The Origins of The Federal Kidnapping Act
Established in 1932, the Federal Kidnapping Act came at the time of a criminal scandal that sent chills down the spine of the entire nation: the kidnapping and murder of the son of famous pilot, Charles Lindbergh. Unfortunately, because of this famous victim, the Federal Kidnapping Act is also known as the “Little Lindbergh Law.”
On March 1st, 1932, Charles Lindbergh, Jr. was just 20 months only. Not long after he was placed in his crib, a loud noise was heard from his room and soon those that were home discovered the child was missing. A ransom note was discovered, demanding $50,000. It may not seem like a lot of money now, but back then, it was quite a demand. The kidnapper also left a few pieces of evidence at the scene. The evidence included a few footprints and a few pieces of a wooden ladder device that allowed the kidnapper to climb up to the second story where the child’s room was.
News of the kidnapping spread across the nation rapidly, and it didn’t take long for an investigation to begin in New Jersey, where the Lindbergh family resided.
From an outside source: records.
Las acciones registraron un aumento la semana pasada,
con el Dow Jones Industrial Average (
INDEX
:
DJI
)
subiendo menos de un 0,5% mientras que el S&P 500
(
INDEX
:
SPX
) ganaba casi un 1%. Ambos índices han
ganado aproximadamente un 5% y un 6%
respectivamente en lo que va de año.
Although the crime scene occurred in New Jersey and there was no legal jurisdiction for it, the Attorney General and the President of the United States at the time, Herbert Hoover, both agreed to use the resources of the United States Department of Justice to help the case. It didn’t’ take long for federal authorities to get their full clearance, because the federal government passed the Federal Kidnapping Act in just 19 days.
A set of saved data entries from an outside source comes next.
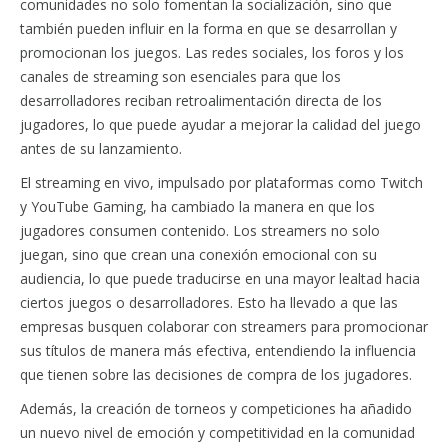
comunidades no solo fomentan la socialización, sino que
también pueden influir en la forma en que se desarrollan y
promocionan los juegos. Las redes sociales, los foros y los
canales de streaming son esenciales para que los
desarrolladores reciban retroalimentación directa de los
jugadores, lo que puede ayudar a mejorar la calidad del juego
antes de su lanzamiento.
El streaming en vivo, impulsado por plataformas como Twitch
y YouTube Gaming, ha cambiado la manera en que los
jugadores consumen contenido. Los streamers no solo
juegan, sino que crean una conexión emocional con su
audiencia, lo que puede traducirse en una mayor lealtad hacia
ciertos juegos o desarrolladores. Esto ha llevado a que las
empresas busquen colaborar con streamers para promocionar
sus títulos de manera más efectiva, entendiendo la influencia
que tienen sobre las decisiones de compra de los jugadores.
Además, la creación de torneos y competiciones ha añadido
un nuevo nivel de emoción y competitividad en la comunidad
While the ransom was paid using soon-to-be-removed gold certificates and bills with recorded serial numbers, the outcome was tragic. The body of a young Charles Lindbergh, Jr. was found not long after. Apparently, the child was murdered due to a blow to the head.
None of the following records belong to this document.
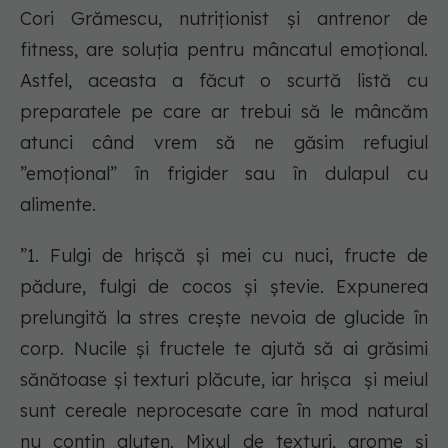
Cori Grămescu, nutriționist și antrenor de
fitness, are soluția pentru mâncatul emoțional.
Astfel, aceasta a făcut o scurtă listă cu
preparatele pe care ar trebui să le mâncăm
atunci când vrem să ne găsim refugiul
”emoțional” în frigider sau în dulapul cu
alimente.
”1. Fulgi de hrișcă și mei cu nuci, fructe de
pădure, fulgi de cocos și ștevie. Expunerea
prelungită la stres crește nevoia de glucide în
corp. Nucile și fructele te ajută să ai grăsimi
sănătoase și texturi plăcute, iar hrișca și meiul
sunt cereale neprocesate care în mod natural
nu conțin gluten. Mixul de texturi, arome și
Investigators noticed that over the course of more than two years, many of the bills with matching serial numbers to the ones used for ransom were spent in New York City. Even some of the gold certificates were being found at financial institutions. Eventually, authorities tracked down German immigrant, Richard Hauptmann. Hauptmann had a criminal record back in his native country, and a search of his home revealed evidence crucial to the murder of Charles Lindbergh, Jr. Inside his residence, authorities found more than $14,000 of the original ransom money, and wood that matched the material used to assemble the ladder device involved in the kidnapping. Richard Hauptmann was arrested, tried, convicted, and then executed in 1936—a little over four years after the kidnapping and murder.
The Federal Kidnapping Act
Because there was no legal authority that allowed the federal government to step in at any particular time, the murder of Charles Lindbergh, Jr. led to Congress moving swiftly to enable the Department of Justice to act once more than one state are involved.
Section 1201 of the U.S. Code contains this federal statute. Some of the exact language of the law reads “Attorney General may request assistance from any Federal, State, or local agency, including the Army, Navy, and Air Force, any statute, rule, or regulation to the contrary notwithstanding. (g) Special Rule for Certain Offenses Involving Children. – (1) To whom applicable. – If – (A) the victim of an offense under this section has not attained the age of eighteen years; and (B) the offender – (i) has attained such age; and (ii) is not – (I) a parent; (II) a grandparent; (III) a brother; (IV) a sister; (V) an aunt; (VI) an uncle; or (VII) an individual having legal custody of the victim; the sentence under this section for such offense shall include imprisonment for not less than 20 years. [(2) Repealed. Pub. L. 108-21, title I, Sec. 104(b), Apr. 30, 2003, 117 Stat. 653.] (h) As used in this section, the term “parent” does not include a person whose parental rights with respect to the victim of an offense under this section have been terminated by a final court order.”